Computational finance contains many numerical features that complicate AD.

| Feature | AD issue |
|---|---|
| Interpolation | Kinks at knots |
| Extrapolation | Unstable sensitivities |
| Payoff discontinuities | Zero or undefined pathwise derivatives |
| Calibration bounds | Active-set discontinuities |
| Monte Carlo randomness | Gradient variance |
| Sorting and quantiles | Non-smooth selection |
| Date logic | Discrete control flow |
| Rounding conventions | Discontinuous operations |

A derivative system must define which parts are mathematical and which parts are administrative. Date schedules, calendars, and rounding rules should usually be treated as fixed inputs, not differentiable variables.

### Practical Architecture

A robust differentiable finance system separates derivative concerns by layer.

| Layer | Differentiation treatment |
|---|---|
| Market data transforms | Quote-level sensitivities |
| Curves and surfaces | Custom interpolation derivatives |
| Calibration | Implicit or unrolled differentiation |
| Pricing engines | AD, analytic Greeks, or hybrid rules |
| Monte Carlo | Pathwise, likelihood ratio, or smoothed estimators |
| Portfolio aggregation | Reverse-mode accumulation |
| Risk reports | Scenario and factor-level derivatives |

This layered structure prevents the system from producing gradients that are formally correct but financially meaningless.

### Failure Modes

Differentiable finance systems fail in recognizable ways.

| Failure mode | Cause |
|---|---|
| Zero digital Greeks | Pathwise derivative through indicator payoff |
| Noisy sensitivities | Monte Carlo variance |
| Jumping risk numbers | Interpolation knot or active-set changes |
| Misleading curve risk | Sensitivity to internal knots instead of market quotes |
| Calibration instability | Non-identifiable model parameters |
| Excessive memory | Reverse mode through large simulation graphs |
| Wrong economic interpretation | Differentiating administrative logic |

AD gives derivative mechanics.

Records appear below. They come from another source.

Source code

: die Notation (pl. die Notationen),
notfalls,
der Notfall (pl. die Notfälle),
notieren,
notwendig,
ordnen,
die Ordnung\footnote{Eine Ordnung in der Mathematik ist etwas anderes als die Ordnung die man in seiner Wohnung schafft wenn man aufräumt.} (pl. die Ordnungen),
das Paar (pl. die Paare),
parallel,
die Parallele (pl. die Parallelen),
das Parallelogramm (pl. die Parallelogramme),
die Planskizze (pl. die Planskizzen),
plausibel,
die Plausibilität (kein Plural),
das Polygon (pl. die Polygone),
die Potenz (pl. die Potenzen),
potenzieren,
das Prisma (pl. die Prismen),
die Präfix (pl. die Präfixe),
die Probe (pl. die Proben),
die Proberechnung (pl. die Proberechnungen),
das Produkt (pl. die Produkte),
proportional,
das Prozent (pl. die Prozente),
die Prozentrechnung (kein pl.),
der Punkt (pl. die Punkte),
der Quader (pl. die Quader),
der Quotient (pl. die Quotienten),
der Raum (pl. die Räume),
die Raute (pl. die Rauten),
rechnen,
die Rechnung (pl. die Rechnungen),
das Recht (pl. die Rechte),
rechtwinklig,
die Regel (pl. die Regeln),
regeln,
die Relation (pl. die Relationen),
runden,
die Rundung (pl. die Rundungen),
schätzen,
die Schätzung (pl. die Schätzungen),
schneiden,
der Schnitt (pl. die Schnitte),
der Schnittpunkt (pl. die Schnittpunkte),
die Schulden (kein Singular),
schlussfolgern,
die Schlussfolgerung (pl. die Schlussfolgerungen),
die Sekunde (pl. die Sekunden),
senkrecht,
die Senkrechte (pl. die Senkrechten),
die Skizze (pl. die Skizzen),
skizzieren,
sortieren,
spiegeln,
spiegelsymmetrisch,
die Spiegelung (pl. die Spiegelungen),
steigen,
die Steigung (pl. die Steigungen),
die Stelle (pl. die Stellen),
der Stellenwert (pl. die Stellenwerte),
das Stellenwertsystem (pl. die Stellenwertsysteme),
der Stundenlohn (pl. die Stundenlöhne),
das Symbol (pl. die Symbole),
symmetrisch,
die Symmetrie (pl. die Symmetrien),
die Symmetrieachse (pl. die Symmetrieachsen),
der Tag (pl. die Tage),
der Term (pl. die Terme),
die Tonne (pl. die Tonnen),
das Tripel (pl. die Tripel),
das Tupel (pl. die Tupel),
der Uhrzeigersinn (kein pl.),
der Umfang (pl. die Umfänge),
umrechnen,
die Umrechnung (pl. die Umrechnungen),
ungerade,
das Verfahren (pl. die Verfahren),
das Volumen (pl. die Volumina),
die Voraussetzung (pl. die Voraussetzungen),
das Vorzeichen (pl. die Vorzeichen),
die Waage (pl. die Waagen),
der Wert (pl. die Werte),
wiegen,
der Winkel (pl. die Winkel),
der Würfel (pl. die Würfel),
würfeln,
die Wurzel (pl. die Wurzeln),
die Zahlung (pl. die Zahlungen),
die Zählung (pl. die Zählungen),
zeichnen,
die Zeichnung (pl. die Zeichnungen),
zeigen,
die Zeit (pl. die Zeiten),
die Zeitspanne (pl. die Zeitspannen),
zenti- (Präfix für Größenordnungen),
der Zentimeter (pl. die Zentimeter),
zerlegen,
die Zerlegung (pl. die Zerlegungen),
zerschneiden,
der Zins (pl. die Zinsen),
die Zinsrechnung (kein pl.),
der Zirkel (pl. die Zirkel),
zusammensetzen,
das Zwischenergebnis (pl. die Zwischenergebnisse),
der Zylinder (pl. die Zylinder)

Financial modeling still determines whether the derivative has useful economic meaning.

### Summary

In computational finance, automatic differentiation computes Greeks, calibration sensitivities, portfolio risks, and optimization gradients. Reverse-mode AD is especially valuable because many financial systems map large market data vectors to scalar values.

The main challenge is not basic differentiation. It is defining derivative semantics for stochastic simulation, discontinuous payoffs, calibration procedures, interpolation, constraints, and risk measures. Effective systems combine AD with financial estimator design, implicit differentiation, smoothing, and custom derivative rules.